* Work request
Rewrite the rows below, replacing every "series" with "data series" and leaving everything else the same. Leave out the pictures.

* Records supplied

========================

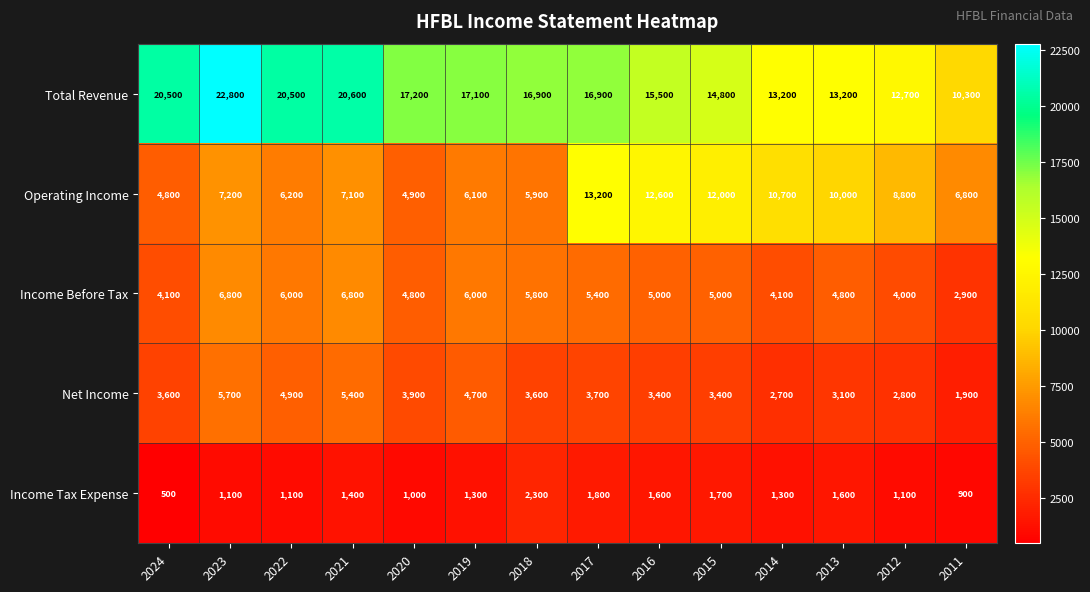

Where does the Income Tax Expense series first go above 1300?

2021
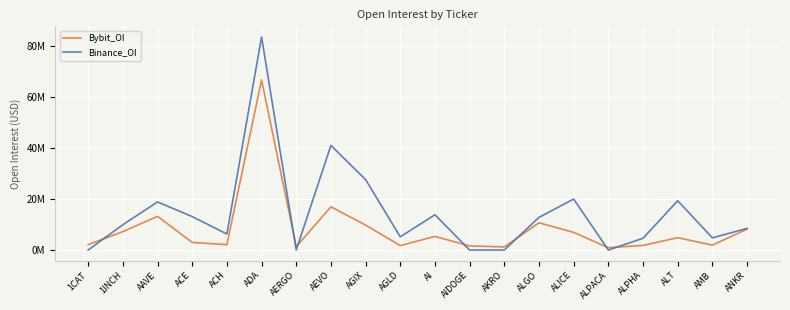

Where does the Binance_OI series first go above 9?

1INCH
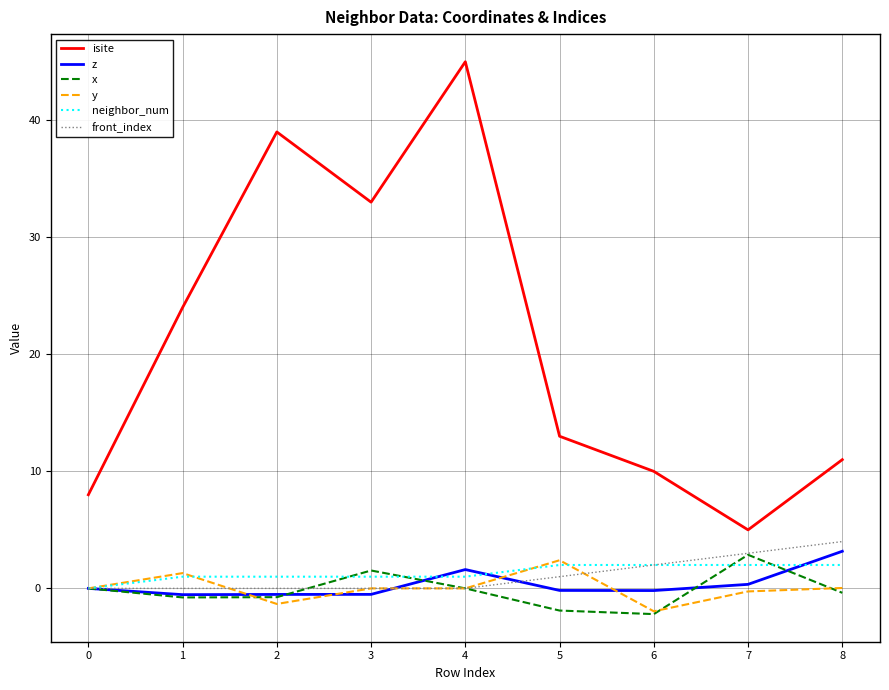

Is it true that z equals 0.0 at 0?

True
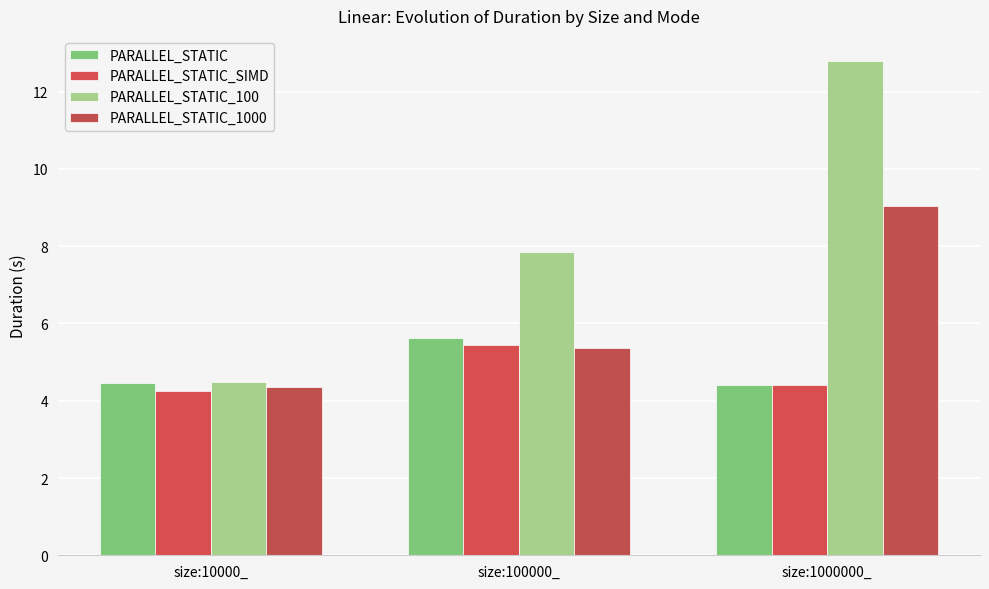

Rank the series at size:100000_ from lowest to highest value.

PARALLEL_STATIC_1000, PARALLEL_STATIC_SIMD, PARALLEL_STATIC, PARALLEL_STATIC_100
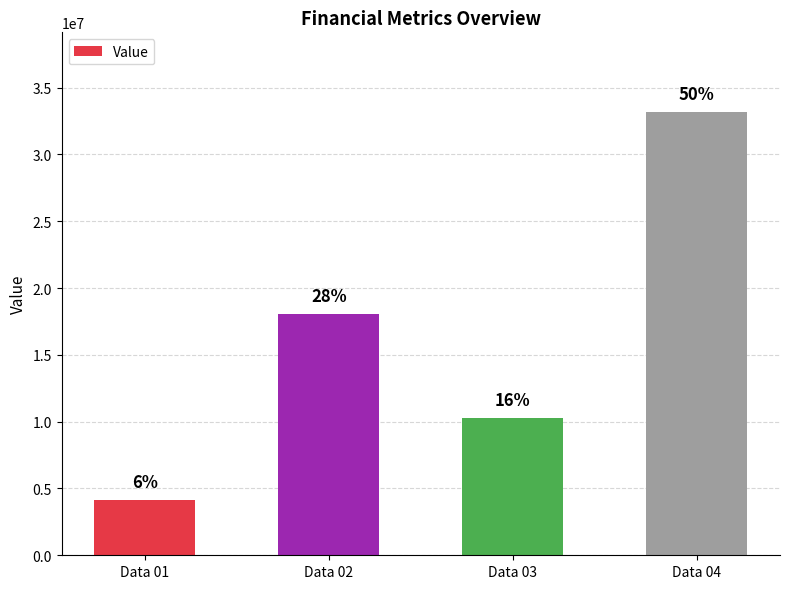

What is the maximum value shown in the chart?

33168936.8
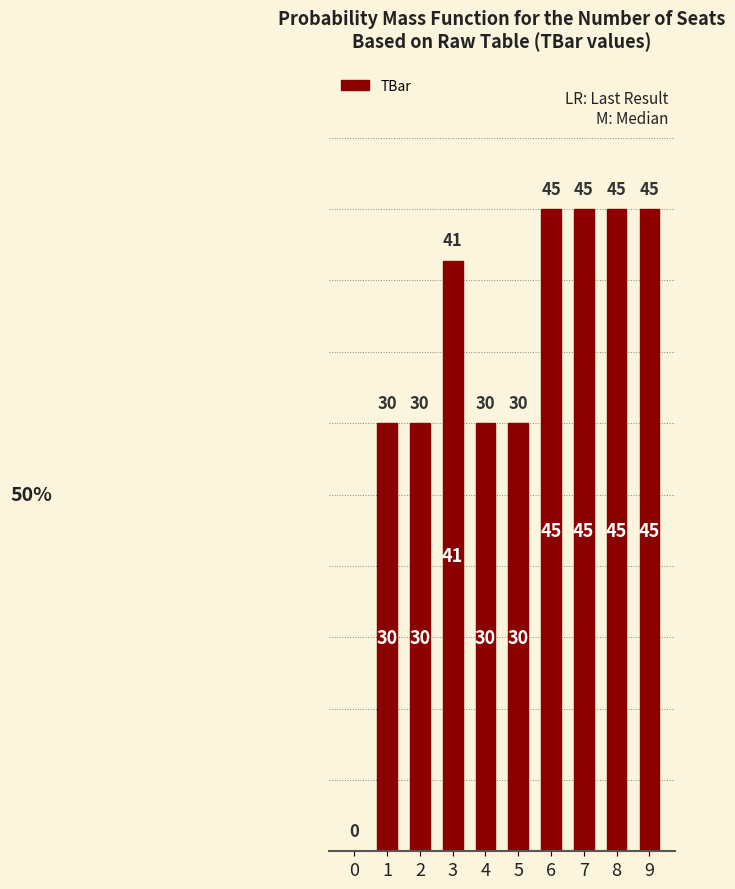

What is the sum of all values?

341.4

========================

* Solution to this problem
Where does the Income Tax Expense data series first go above 1300?

2021

Where does the Binance_OI data series first go above 9?

1INCH

Is it true that z equals 0.0 at 0?

True

Rank the data series at size:100000_ from lowest to highest value.

PARALLEL_STATIC_1000, PARALLEL_STATIC_SIMD, PARALLEL_STATIC, PARALLEL_STATIC_100

What is the maximum value shown in the chart?

33168936.8

What is the sum of all values?

341.4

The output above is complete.